- [Task objective]: A faithful transcription of all the data, images excluded, is the required answer.

++++ Source information

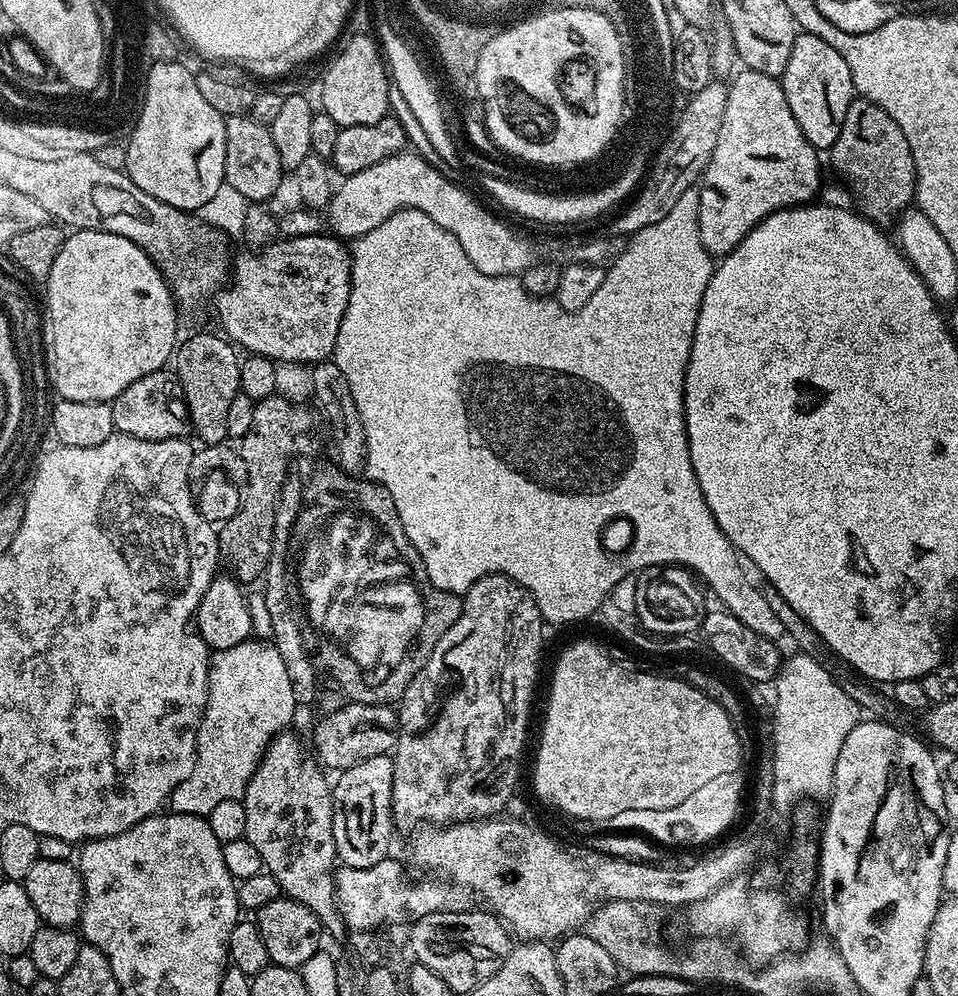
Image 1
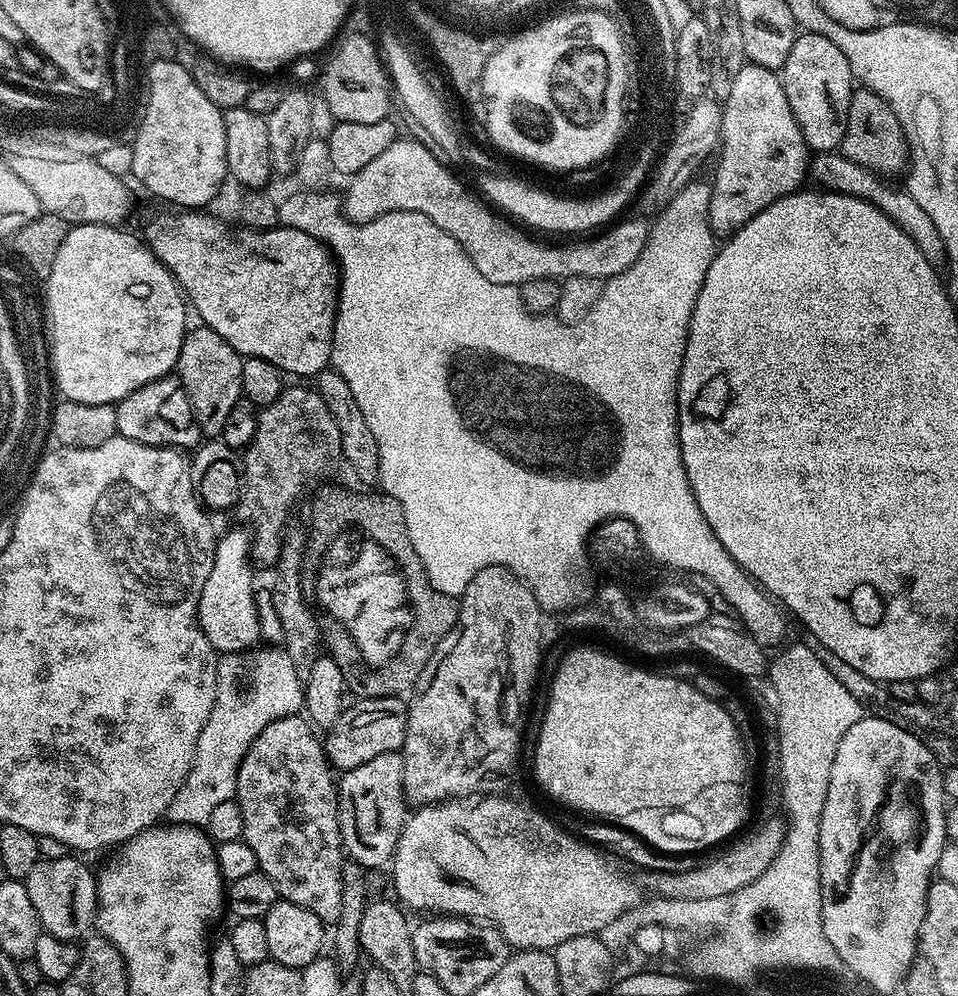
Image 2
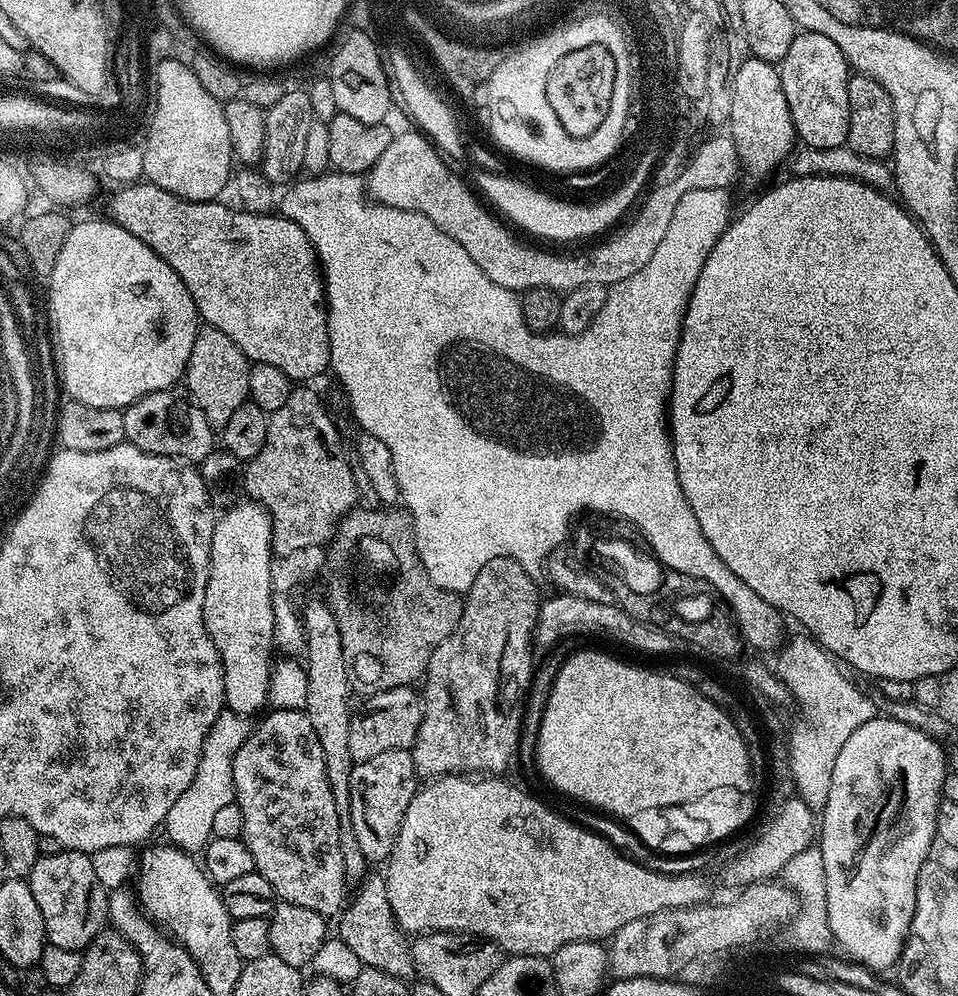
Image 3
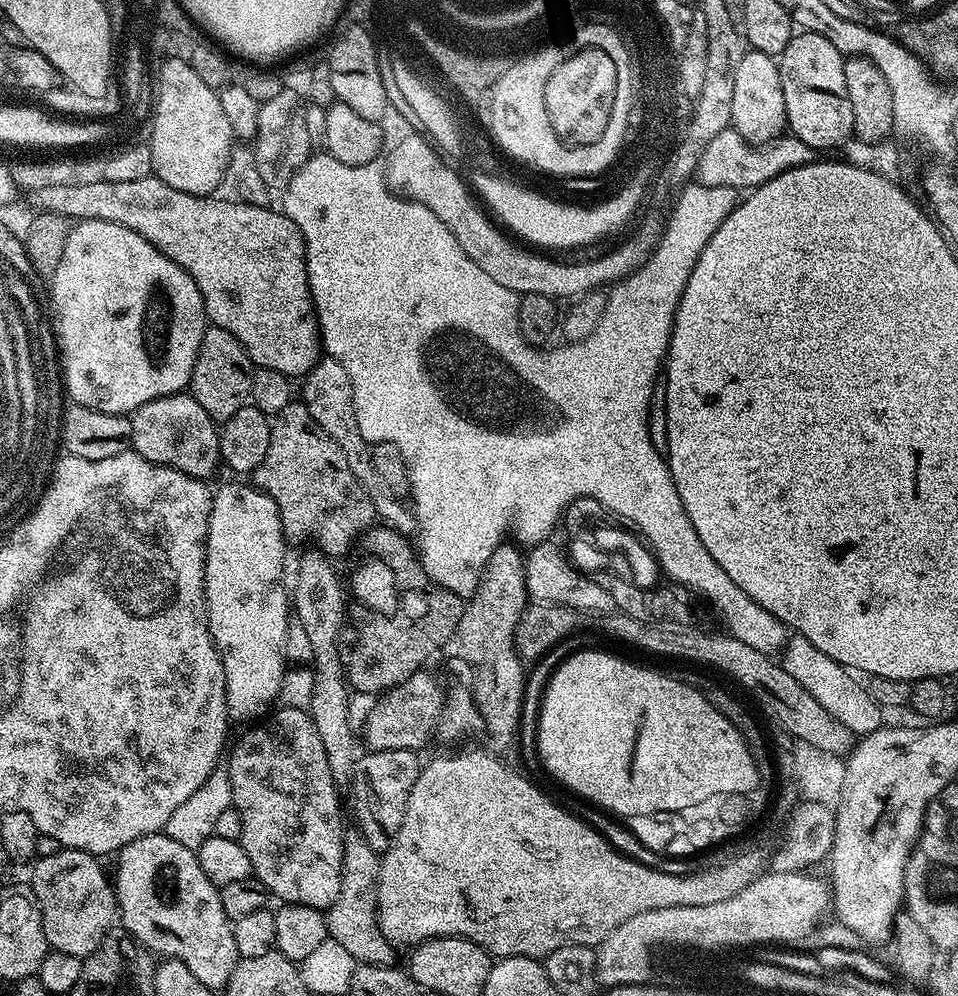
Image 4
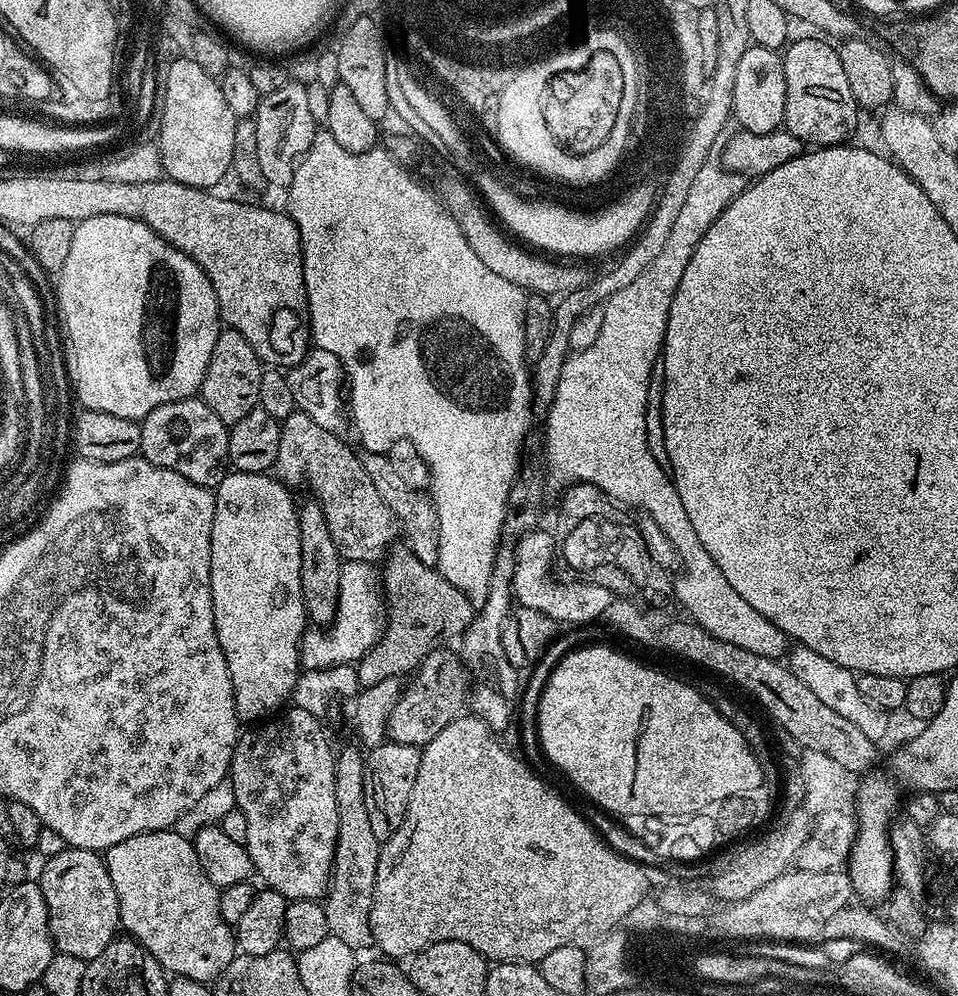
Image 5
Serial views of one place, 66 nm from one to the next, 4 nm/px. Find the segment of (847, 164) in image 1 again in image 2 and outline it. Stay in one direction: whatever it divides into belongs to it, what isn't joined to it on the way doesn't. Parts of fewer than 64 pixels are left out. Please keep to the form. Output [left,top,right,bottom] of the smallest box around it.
[838,86,908,178]

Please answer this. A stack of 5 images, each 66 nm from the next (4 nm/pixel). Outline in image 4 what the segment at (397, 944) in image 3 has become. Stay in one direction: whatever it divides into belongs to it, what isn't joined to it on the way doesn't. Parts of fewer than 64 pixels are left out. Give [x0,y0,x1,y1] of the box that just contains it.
[326,830,397,964]

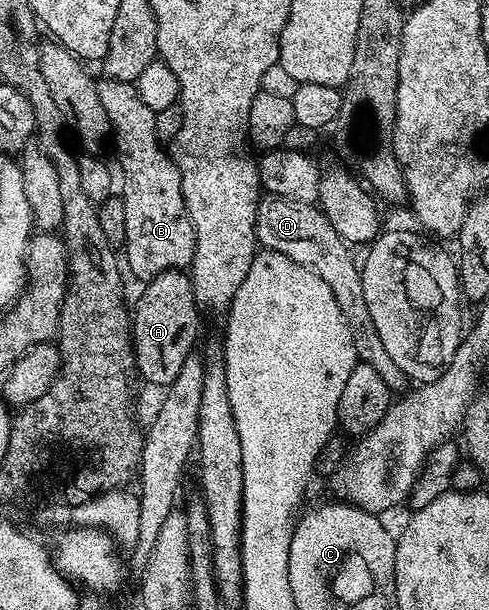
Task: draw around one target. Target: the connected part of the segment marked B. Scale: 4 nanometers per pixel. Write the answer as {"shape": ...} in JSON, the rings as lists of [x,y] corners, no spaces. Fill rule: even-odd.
{"shape":[[[102,77],[97,80],[98,96],[100,97],[100,105],[104,105],[104,113],[108,113],[108,121],[112,128],[112,140],[114,139],[114,147],[118,150],[118,167],[120,172],[120,197],[124,201],[124,229],[126,230],[126,242],[124,244],[124,250],[126,250],[126,259],[124,255],[124,263],[130,266],[130,271],[136,278],[142,279],[141,281],[149,281],[155,279],[160,273],[165,271],[181,271],[189,268],[190,264],[194,262],[194,250],[196,249],[196,237],[194,236],[194,226],[190,220],[190,214],[186,208],[186,198],[182,192],[182,186],[180,185],[180,173],[178,167],[174,164],[173,158],[168,154],[164,148],[163,140],[158,138],[156,133],[156,117],[154,111],[148,109],[148,105],[144,105],[144,101],[140,101],[140,93],[137,86],[134,83],[128,81],[120,81],[119,79],[111,79],[109,77]]]}

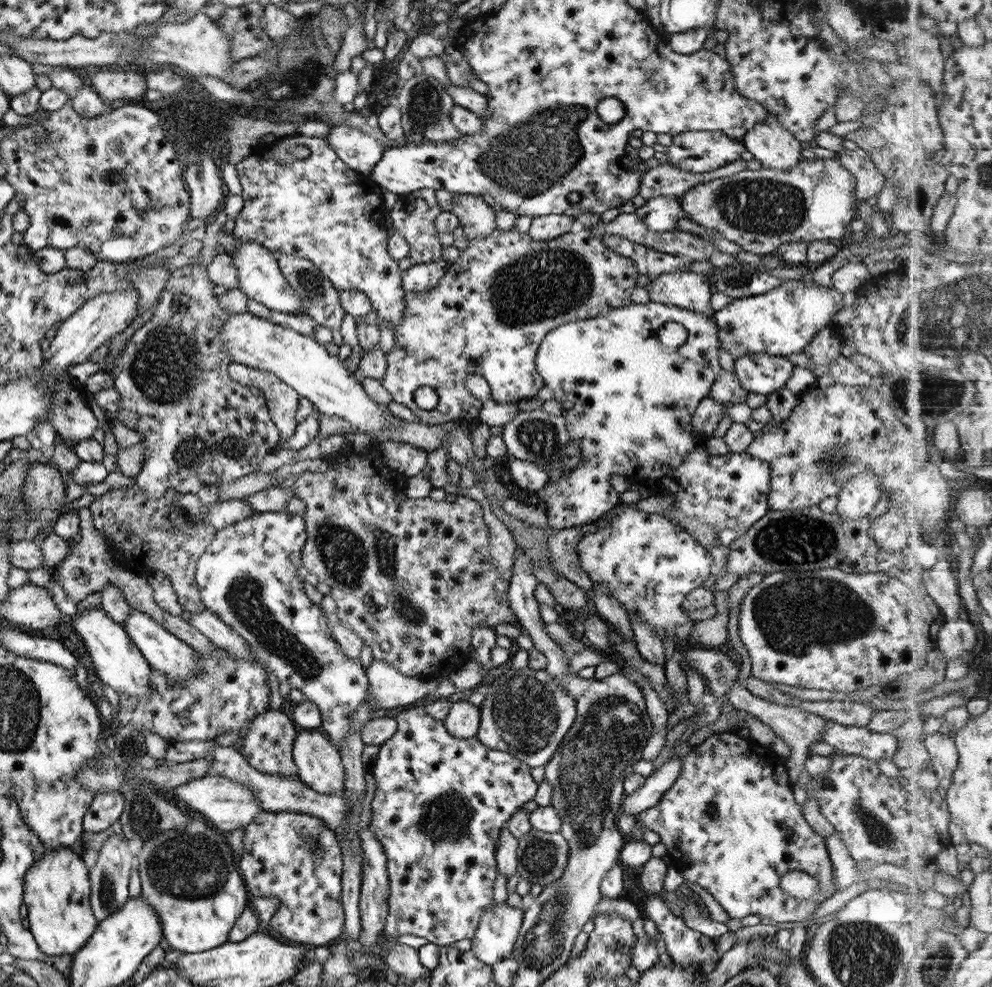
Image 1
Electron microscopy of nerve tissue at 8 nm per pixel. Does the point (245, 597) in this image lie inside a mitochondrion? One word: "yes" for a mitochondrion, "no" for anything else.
yes

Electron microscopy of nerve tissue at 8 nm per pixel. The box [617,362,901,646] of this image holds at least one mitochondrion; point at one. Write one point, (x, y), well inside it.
(796, 539)

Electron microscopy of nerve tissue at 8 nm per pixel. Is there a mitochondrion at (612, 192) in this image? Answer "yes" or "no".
no

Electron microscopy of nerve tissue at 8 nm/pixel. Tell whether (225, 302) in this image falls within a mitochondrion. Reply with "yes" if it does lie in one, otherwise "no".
no

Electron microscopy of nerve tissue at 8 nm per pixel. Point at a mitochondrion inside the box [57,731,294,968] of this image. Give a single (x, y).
(185, 867)

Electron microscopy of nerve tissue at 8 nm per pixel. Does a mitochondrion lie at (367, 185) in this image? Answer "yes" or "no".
no

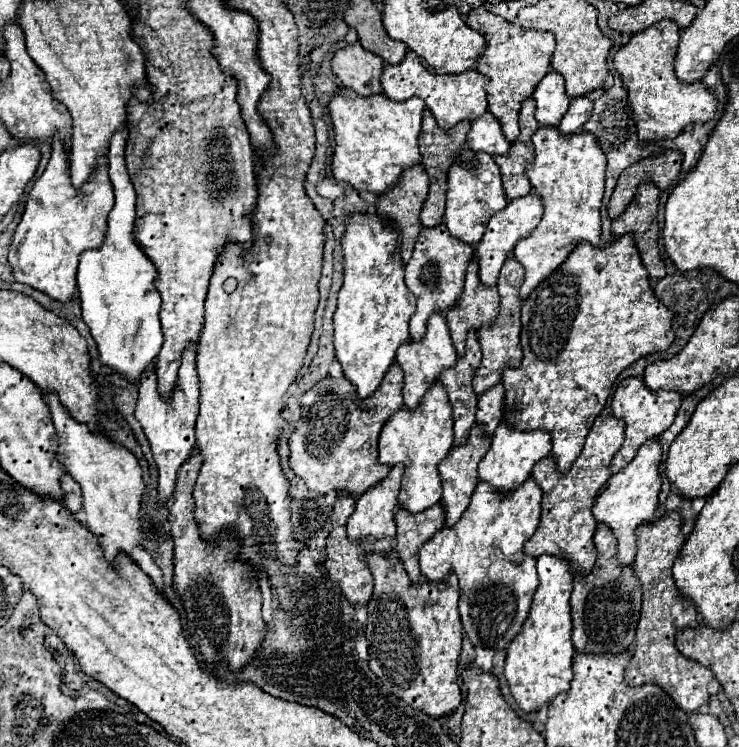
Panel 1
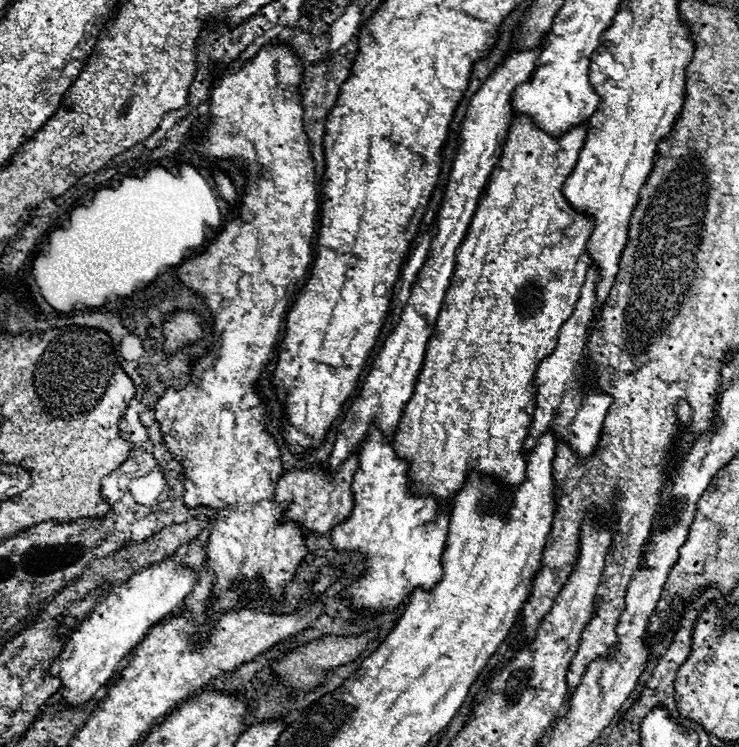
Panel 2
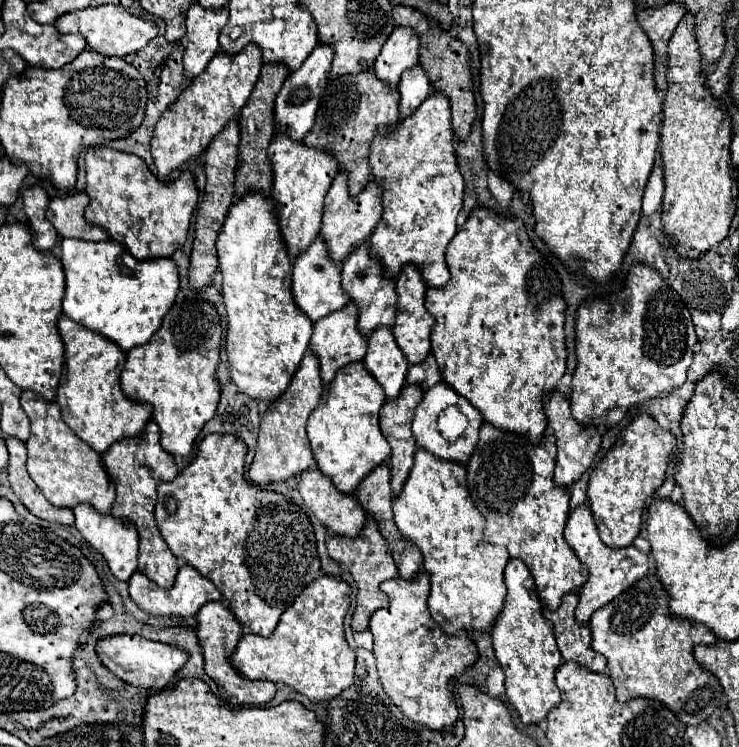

++++++++

- [Answer below]:
Image 1
Image 2
Image 3
Image 4
Image 5
Serial views of one place, 66 nm from one to the next, 4 nm/px. Find the segment of (847, 164) in image 1 again in image 2 and outline it. Stay in one direction: whatever it divides into belongs to it, what isn't joined to it on the way doesn't. Parts of fewer than 64 pixels are left out. Please keep to the form. Output [left,top,right,bottom] of the smallest box around it.
[838,86,908,178]

Please answer this. A stack of 5 images, each 66 nm from the next (4 nm/pixel). Outline in image 4 what the segment at (397, 944) in image 3 has become. Stay in one direction: whatever it divides into belongs to it, what isn't joined to it on the way doesn't. Parts of fewer than 64 pixels are left out. Give [x0,y0,x1,y1] of the box that just contains it.
[326,830,397,964]

Task: draw around one target. Target: the connected part of the segment marked B. Scale: 4 nanometers per pixel. Write the answer as {"shape": ...} in JSON, the rings as lists of [x,y] corners, no spaces. Fill rule: even-odd.
{"shape":[[[102,77],[97,80],[98,96],[100,97],[100,105],[104,105],[104,113],[108,113],[108,121],[112,128],[112,140],[114,139],[114,147],[118,150],[118,167],[120,172],[120,197],[124,201],[124,229],[126,230],[126,242],[124,244],[124,250],[126,250],[126,259],[124,255],[124,263],[130,266],[130,271],[136,278],[142,279],[141,281],[149,281],[155,279],[160,273],[165,271],[181,271],[189,268],[190,264],[194,262],[194,250],[196,249],[196,237],[194,236],[194,226],[190,220],[190,214],[186,208],[186,198],[182,192],[182,186],[180,185],[180,173],[178,167],[174,164],[173,158],[168,154],[164,148],[163,140],[158,138],[156,133],[156,117],[154,111],[148,109],[148,105],[144,105],[144,101],[140,101],[140,93],[137,86],[134,83],[128,81],[120,81],[119,79],[111,79],[109,77]]]}

Image 1
Electron microscopy of nerve tissue at 8 nm per pixel. Does the point (245, 597) in this image lie inside a mitochondrion? One word: "yes" for a mitochondrion, "no" for anything else.
yes

Electron microscopy of nerve tissue at 8 nm per pixel. The box [617,362,901,646] of this image holds at least one mitochondrion; point at one. Write one point, (x, y), well inside it.
(796, 539)

Electron microscopy of nerve tissue at 8 nm per pixel. Is there a mitochondrion at (612, 192) in this image? Answer "yes" or "no".
no

Electron microscopy of nerve tissue at 8 nm/pixel. Tell whether (225, 302) in this image falls within a mitochondrion. Reply with "yes" if it does lie in one, otherwise "no".
no

Electron microscopy of nerve tissue at 8 nm per pixel. Point at a mitochondrion inside the box [57,731,294,968] of this image. Give a single (x, y).
(185, 867)

Electron microscopy of nerve tissue at 8 nm per pixel. Does a mitochondrion lie at (367, 185) in this image? Answer "yes" or "no".
no

Panel 1
Panel 2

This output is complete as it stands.